ASR Headphone Testing and BK 5128 Hats Measurement System

DDF · Aug 14, 2020

bobbooo · Aug 14, 2020

MZKM said:
at least 5 measurements of slightly different positions (including tilting the headband) should be done

Oratory measures every headphone 6-10 times with positional variation (and multiple headphone units of a model if he has access to them). Combined with the highly realistic anthropometric KB5000 pinna he uses (on a GRAS 43AG), of the ones currently publicly available his measurements are likely to be the most generalizable and closest to the average response heard from a particular headphone unit purchased.

JohnYang1997 · Aug 14, 2020

bobbooo said:
Oratory measures every headphone 6-10 times with positional variation. Combined with the highly realistic anthropometric KB5000 pinna he uses (on a GRAS 43AG), of the ones currently publicly available his measurements are likely to be the most generalizable and closest to the average response heard.

What's needed is typical not averaged.

Robbo99999 · Aug 14, 2020

JohnYang1997 said:
What's needed is typical not averaged.

median vs average? I'm not entirely sure how you'd apply that in this case.

JohnYang1997 · Aug 14, 2020

Robbo99999 said:
median vs average?

Roughly.

Jimbob54 · Aug 14, 2020

JohnYang1997 said:
Roughly.

Mode

bobbooo · Aug 14, 2020

JohnYang1997 said:
What's needed is typical not averaged.

I never said which kind of average

Maybe he does calculate the median instead of mean response, I wouldn't put it past him.

bobbooo · Aug 14, 2020

Jimbob54 said:
Mode

The mode is primarily for discrete variables - measured SPL at a given frequency is a continuous variable, so there likely won't be any common values to take as the mode.

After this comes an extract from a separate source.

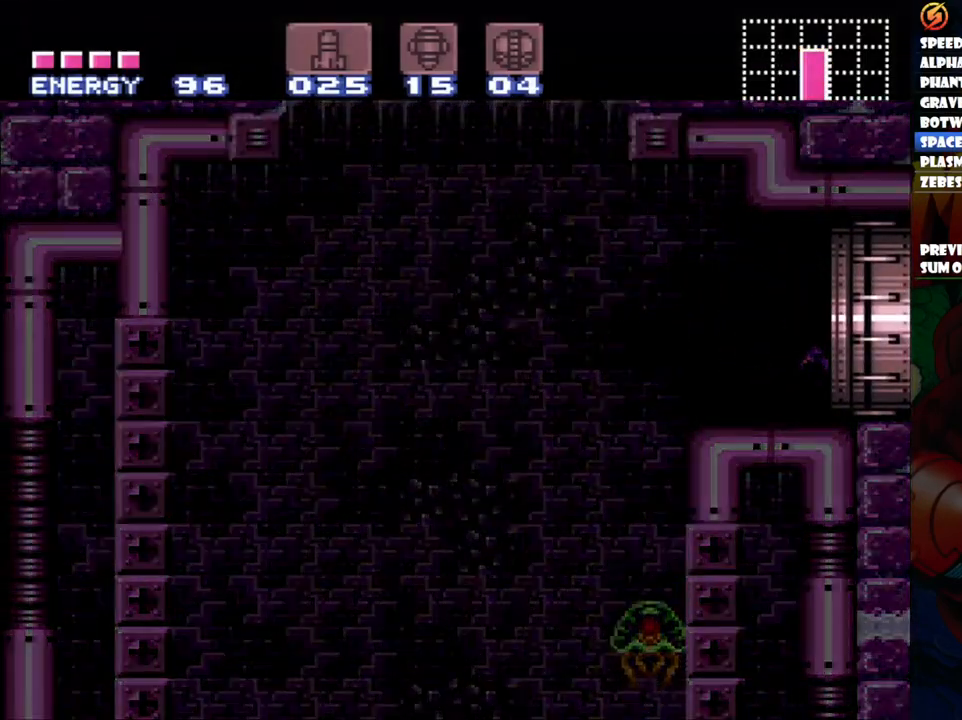
{"dt_ms": 500, "buttons": ["A", "DPAD_RIGHT"], "events": []}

Mad_Economist · Aug 14, 2020

Robbo99999 said:
That's some interesting data re the measured variance of human subject HRTF (Fig 5), I find the standard deviation graph to be one of the most useful there, as it's showing the bracket within which 68% of the population would fall. Up to 3kHz it's showing that 68% of humans would fall only +/- 1dB of the Target Response (mean). So for sure you can say HATS in terms of HRTF are valid up to 3kHz. From 4-7kHz you've got about +/-2.5dB variation, and above 7kHz you got about +/-5dB variation. So taking that all into consideration then I would think measurements are meaningless above 7kHz unless individuals responses above 7kHz are a predictable/consistent "Shelf dB" above or below the mean, in which case a person could experiment with Shelf EQ's above & below the calculated EQ (e.g. Oratory1990 for example)??

My previous paragraph, that just addresses HRTF calculated from "speakers in a room", but then you've got your HpTF that you mentioned on top of that as an additional variable and source of variance within a population. This is what you were showing in Fig 6. I think. Regarding variance of HpTF as seen in those graphs it seems to be about the same level of variance in HpTF as there is with HRTF and following the same patterns across the frequency range in terms of greater variance at the higher frequencies.

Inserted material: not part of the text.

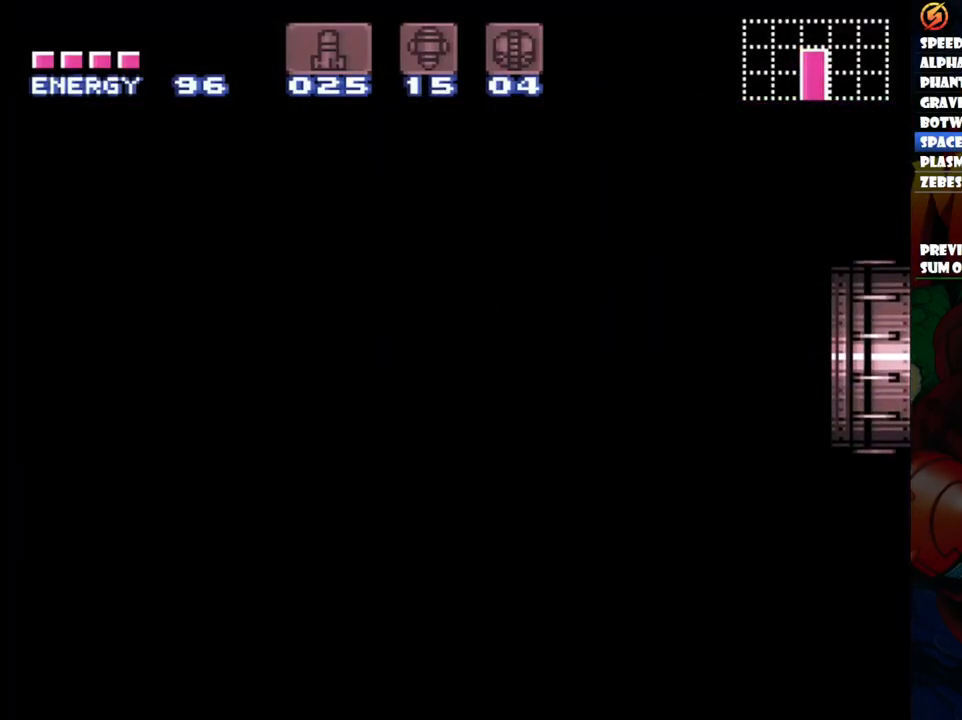
{"dt_ms": 500, "buttons": ["A", "DPAD_RIGHT"], "events": []}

So given we have two sources of variance, both HRTF [(calculated from "speakers in a room") which is used to create any Target Frequency Response we use for headphone EQ] and HpTF which just shows the variance of a given headphones Frequency Response for any individual then where does that leave us in terms of how accurate EQ's can be that are based on measurements on Dummy Heads? I suppose combining the two variances of HRTF and HpTF this is further magnifying the overall error, I suppose you could work out mathematically how much that variance increases when you combine them given that variance of each variable seems about equal - would it double the overall variance or is it something like a 1.5 factor? EDIT: although in a previous post you said you've found HpTF and HRTF are often linked, so then that would indicate that you think when combining the variance of HpTF & HRTF that the overall variance is not as large as one would initially think, what kind of an increased variance factor would it be do you think?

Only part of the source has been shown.